Port Adelaide, circa 1846
Mark Twain famously said "Never let the truth stand in the way of a good story,” and map makers seem to have adopted this credo with “Never let geography stand in the way of a good map.”

Creative cartographers have adorned South Australia with rivers galore, despite the fact that decent rivers are actually in short supply. The notable exception is the River Murray which meanders through the state, although in fairness it originates 2,500 km (1,600 miles) away. Most rivers in SA are either short little coastal affairs, or outback waterways which are part-time rivers, flowing only in wet years. Others, such as “American River,” are not even rivers at all, but inlets to tidal lagoons!

Adelaide’s “Port River” is another misnomer. Geographically speaking, it is not a separate river but merely one branch of the estuary of the River Torrens. At least it was once upon a time. Sadly, the River Torrens estuary has long since been diverted in the name of progress by various flood mitigation schemes and no longer flows into the Port River. Instead the Port River now connects to the artificial West Lakes which in turn connects to Gulf St Vincent, forming a giant circulating loop.

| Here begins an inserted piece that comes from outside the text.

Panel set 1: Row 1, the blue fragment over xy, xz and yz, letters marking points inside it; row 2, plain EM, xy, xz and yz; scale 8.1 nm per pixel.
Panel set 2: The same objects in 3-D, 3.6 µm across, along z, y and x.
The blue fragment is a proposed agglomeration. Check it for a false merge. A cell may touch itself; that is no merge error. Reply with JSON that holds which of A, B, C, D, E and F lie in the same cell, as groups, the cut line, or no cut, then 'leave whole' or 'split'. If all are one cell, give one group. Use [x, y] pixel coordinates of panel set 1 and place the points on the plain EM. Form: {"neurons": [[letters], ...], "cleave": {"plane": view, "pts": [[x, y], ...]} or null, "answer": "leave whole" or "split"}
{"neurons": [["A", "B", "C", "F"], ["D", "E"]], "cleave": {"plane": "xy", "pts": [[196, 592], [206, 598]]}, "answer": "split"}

Originally named the “Port Creek,” it was officially discovered by Europeans in 1834 by Captain John Jones, just 2 years before South Australia was founded. It was a barely navigable shallow, narrow tidal creek winding between mangrove swamps. Nevertheless the fledgling colony desperately needed a port and this “river” was the best on offer. The first port was situated as far south as was navigable, at Old Port Reach, the goal being to minimize the road distance to Adelaide. Conditions were so poor though that it was known as Port Misery.

In 1837 a harbour was official declared and Captain Thomas Lipson took up residence as Harbour Master with the first migrants landing in the same year. Three years later conditions finally improved when the port relocated a couple of miles and a proper wharf was built here.

Eventually the port was considered too shallow for the largest ocean going ships so in 1908 yet another port was constructed, this time near the entrance at Outer Harbor. Smaller vessels continued to use the original port facilities though, and still do today. Cruise ships now dock only at Outer Harbour.

The Port River is the traditional home of sailing in South Australia and boasts a number of sailing clubs, such as the Port Adelaide Sailing Club (PASC), established in 1897, the Port River Sailing Club (PRSC) and the South Australian Yacht Club (SAYC), established in 1869, which subsequently became the Royal South Australian Yacht Squadron (RSAYS) and later relocated to Outer Harbour.

To be clear, the River is not particularly scenic, but most people seem enjoy the hustle bustle of visiting an active port and what better way than from the water? Today the landscape is very industrial with everything from power stations to cement factories and grain loaders to a high-tech submarine facility. 

Amazingly, the waters are clean enough to host a large bottlenose dolphin population which has been helped by the creation of the Adelaide Dolphin Sanctuary in 2005. More than 300 dolphins are regular visitors to the Port River, which is the only place in the world where wild dolphins live within a city.
Then there is the “Ships Graveyard” on the North Arm which has 25 identified shipwrecks, the remains of the iron and wooden ships that were abandoned between 1909 and 1945. Apart from delighting canoeists and kayakers, birds love to roost in the hulks.

Another attraction is the Torrens Island Market, a fruit, veggie and fish market operating every Sunday, where fresh fish can be bought direct from fishing boats. Have I mentioned how tasty South Australian seafood is?

I’ve only overnighted in the Port River once, and that was by mistake. Two years ago I planned to take my parents on a short cruise of the River. It turned out to be a very short cruise since I ran aground within 20 minutes of leaving the marina. If I chose to overnight in the Port River I would do it here instead, just north of the old Quarantine Station jetty on the western side of Torrens Island.
Facing east towards Quarantine Station on Torrens Island.
Be advised that cargo ships often hurtle along faster than the 7 knot speed limit in order to maintain steerage, so keep a good lookout. Once as I was cruising down the river on one engine at a respectable 6 knots when I noticed a big freighter bearing down on me at 8 knots. High time to fire up both engines and skedaddle!